Это была одна из первых биографических книг о Н.И. Вавилове, его борьбе и гибели за науку. Я cмог ее написать благодаря бескорыстной помощи учеников, друзей и близких Н.И. Вавилова – всем им в книге вынесена благодарность.

За прошедшие годы мне не раз приходилось возвращаться к вавиловской теме: в биографической повести о выдающемся хлопководе Вавиловской школы Г.С. Зайцеве (сб. «Земледельцы», ЖЗЛ, 1975; «Детская литература», 1981), в книге об истории эволюционного учения (Изд-во «Знание», 1977), в книге «Дорога на эшафот», (Нью-Йорк, 1983), в книге «Против течения: Академик Ухтомский и его биограф» (Спб., «Алетейя», 2015), в ряде статей в газетах, журналах, сборниках, сетевых изданиях. Я был соредактором и соавтором вступительного очерка в издании перевода на английский язык книги Н.И.Вавилова «Пять континентов». В этом году книга вышла также на испанском языке.

Работая над обновленной, «синтетической», как я ее называю, биографией ученого, я контактирую с ведущими биологами и историками, разрабатывающими тему его жизни и научного наследия. Без их помощи новая книга не могла бы быть написана. Всем им, конечно, моя благодарность.

Вниманию читателей предлагается одна из глав о Саратовском периоде жизни и научной работы Н.И. Вавилова. В Саратове ученый работал с 1917 по 1921 год, здесь стала складываться его научная школа. В Саратов же, в октябре 1941 года, арестованного и приговоренного к смертной казни Вавилова привезли умирать. Правда, смертный приговор ему «милостиво» заменили 20-летним заключением, но затем – уморили голодом.

Предлагаемая глава охватывает начальный этап Саратовского периоды жизни ученого. В книге ей предшествуют главы о его детстве и юности, учебе в Московском сельскохозяйственном институте, стажировке в научных учреждениях Великобритании, Франции и Германии, о его первой, Ирано-памирской, экспедиции.

 С.Р.

 

На грани эпох

                                                                           1.
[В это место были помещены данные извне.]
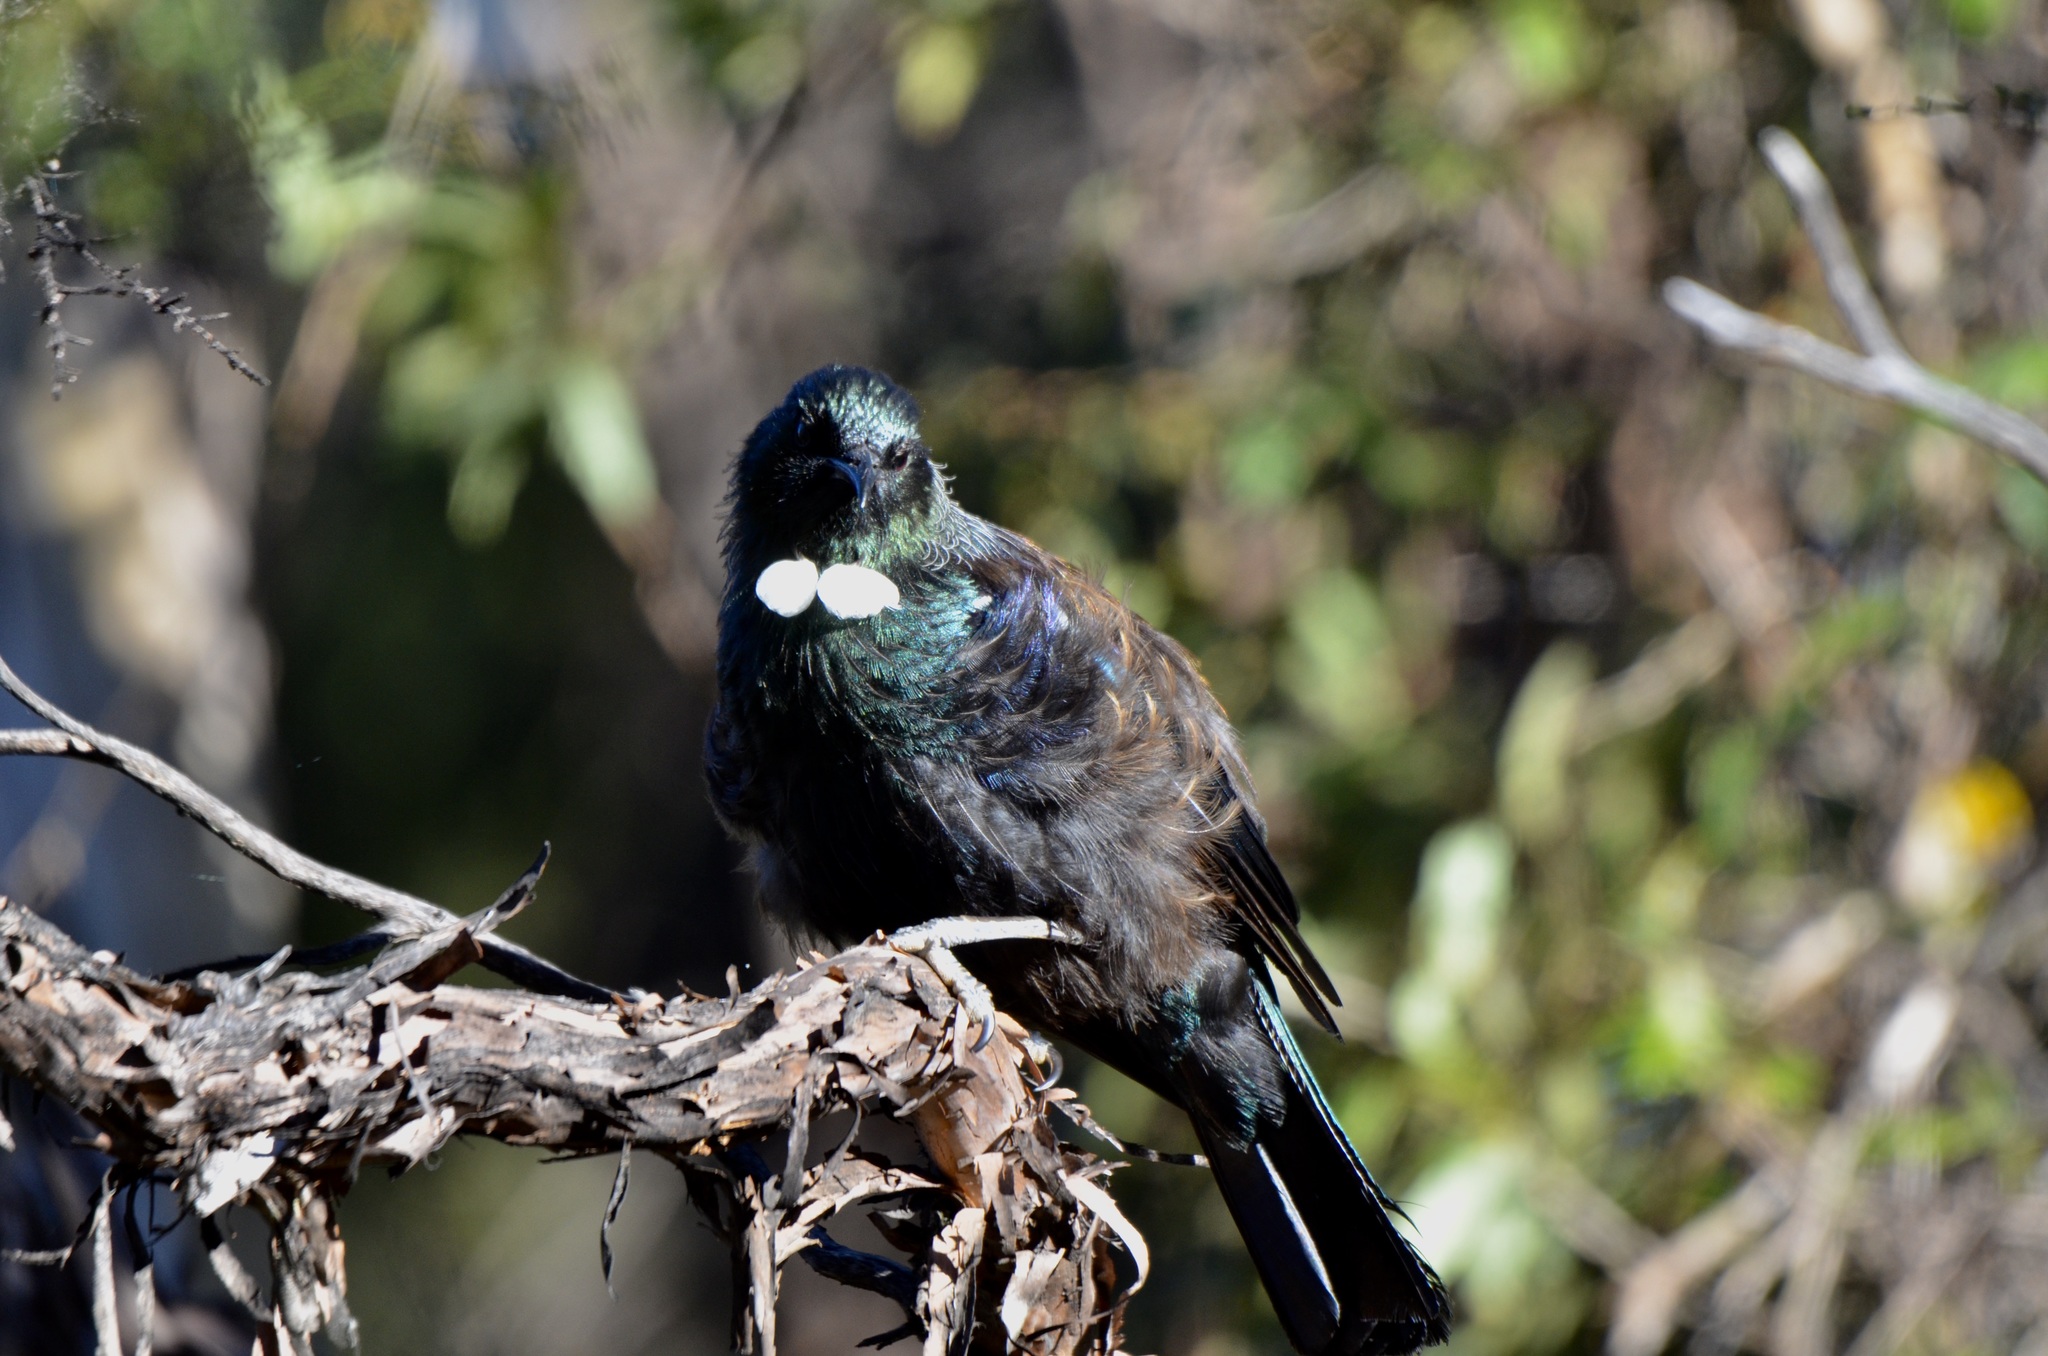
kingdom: Animalia
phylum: Chordata
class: Aves
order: Passeriformes
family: Meliphagidae
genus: Prosthemadera
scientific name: Prosthemadera novaeseelandiae
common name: Tui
 Вернувшись в конце 1916 года из экспедиции в Иран и на Памир, Вавилов рвался в новые путешествия. «Мне хотелось бы удрать в Африку, Абиссинию, Судан, Нубию. Кстати, там так много можно найти», – писал он А.Ю. Тупиковой-Фрейман, одной из первых своих учениц и сотрудниц. Мировая война и революция отодвигали задуманные путешествия в туманное будущее. А выжидать в бездействии Вавилов не умел.

Его жизнь расписана по часам. По получасам, как он говорил.

Он выступает с докладами о своей экспедиции.

Разбирает привезенные материалы.

Ведет занятия со студентками Высших Голицынских курсов.

В теплице Политехнического музея начинает опыты с памирскими скороспелыми пшеницами.

В вегетационном домике и на опытных делянках Селекционной станции Московского сельскохозяйственного института (Петровки) продолжает исследования по иммунитету растений.

Всё это – жадно, увлеченно, охватывая все большее число изучаемых ботанических видов и сортов и связанных с ними научных проблем.

Всё ему интересно, всё важно, всё значимо.

Что это? Продолжающиеся поиски своего места в жизни, в науке, поиски самого себя? Не слишком ли они затянулись!

Недавние учителя провожают его укоризненными взглядами, когда он – всегда бодрый, веселый, с разбухшим портфелем в руках – быстрой, чуть раскачивающейся походкой проносится по коридорам Петровки: нельзя же так разбрасываться!..

В его беспорядочных действиях и впрямь трудно уловить стремление к единой цели. Только глядя из будущего, их можно выстроить в цепочку продуманных, увязанных между собой звеньев.

В феврале 1917 года Вавилов писал из Москвы А.Ю. Тупиковой-Фрейман, работавшей временно в Средней Азии:

«А без Вас тут что же нового? Самое интересное – это лекции Валерия Брюсова о древнейшей культуре человечества <...>. И содержание и форма на 5. Эгейская культура вся, как живая».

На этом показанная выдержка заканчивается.